Luego de un parate, regresó en 1979 con un trabajo que le hace honor a su nombre: La leyenda del tiempo. Es el título de un poema de Federico García Lorca y el punto de partida de un periplo intrépido por diez piezas incomprendidas en su momento. Una obra imperecedera que los puristas tacharon como una herejía. Fue producido por Ricardo Pachón, el Rey Midas del Nuevo Flamenco: de hecho, en el disco participan muchos de los artistas que luego encabezaron la renovación. Allí rodean a la garganta prodigiosa de Camarón, Raimundo Amador (que con su hermano formaría Pata Negra), Kiko Veneno, guitarras eléctricas, líneas de bajo cercanas a The Police, Tomatito, orquestaciones fusionadas con el funk y poemas de Lorca y el persa Omar Kayan. En breve, por ese surco abierto se deslizaron Ketama, Ray Heredia y tantos más.
Fue un fracaso de ventas. Los gitanos viejos iban a las tiendas indignados, con los discos, a exigir que les devolvieran el dinero. Pachón recordó que Camarón le dijo, riendo: «Ricardo, el próximo disco que sea de guitarrita y palmas». Fue una humorada porque, lejos de arrepentirse, el cantaor se sentía orgulloso de la audacia. Entendió que se había adelantado «al menos quince años» al desarrollo del flamenco. «Los dos meses que duró la concepción y la grabación del disco fueron los mejores tiempos que pasó Camarón. No era una persona expresiva, pero jamás lo vi tan feliz», contó Pachón. La leyenda del tiempo habilitó otras irreverencias como el disco Omega, de Enrique Morente con el grupo de rock Lagartija Nick.
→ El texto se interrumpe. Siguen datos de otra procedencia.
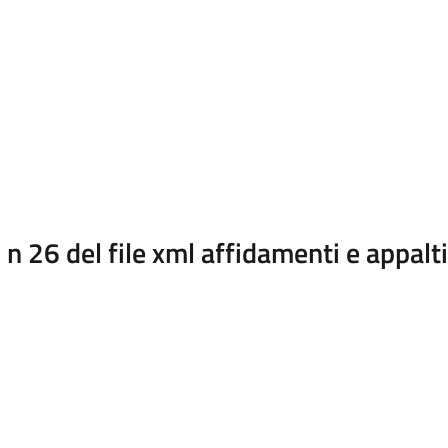
 26 del file xml affidamenti e appalt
En 1981 volvió en dupla con Paco de Lucía. Durante la grabación de Como el agua conoció la heroína. Fue la droga que dejó un tendal de caídos en aquella década de movida y destape español, y en especial en el marginal ambiente del flamenco. Lo que antes en su cante reverberaba como dolor ancestral, si se quiere artístico, pronto iba a ser un desgarro lacerante, profundizado por el consumo. Fue su etapa más exitosa y, paradójicamente, más triste. Se había transformando en el gran ídolo del pueblo gitano, su cachet era millonario, pero no tenía consuelo. Su leal mujer Dolores Montoya fue el sostén de los años de adicción. A ella le dedicó los versos de «Viviré»: «Qué feliz soy contigo, ay contigo/ tú me has quitao las espinas y las penas/ de mi negro camino».
En 1991 grabó Potro de rabia y miel con De Lucía: «Llevo dentro de mi sangre un potro de rabia y miel/ Se desboca como loco/ no puedo hacerme con él». Fue el último disco. No podía más. Cargó él solo con un dolor muy profundo, tal vez un estertor del dolor de su gente. Salió de la periferia y, cuando era una estrella internacional, fue vencido en salud y alma. Su muerte desató una procesión nunca vista en los tórridos pueblos del sur de España. El recuerdo permanece intacto y pervive en libros biográficos y documentales. «El condenado nos dejó marcado para la eternidad. Nos influyó a todos», señaló el granadino Enrique Morente, al que muchos señalaron como su sucesor.
Nadie ocupó el lugar de Camarón. La corona quedó vacante. En el cementerio de San Fernando los gitanos peregrinan frente a su tumba como si se tratara de la Virgen de la Macarena. Hay una escultura allí. No le dejan cigarrillos encendidos como a Gardel. Le cantan tanguillos, rumbas y bulerías.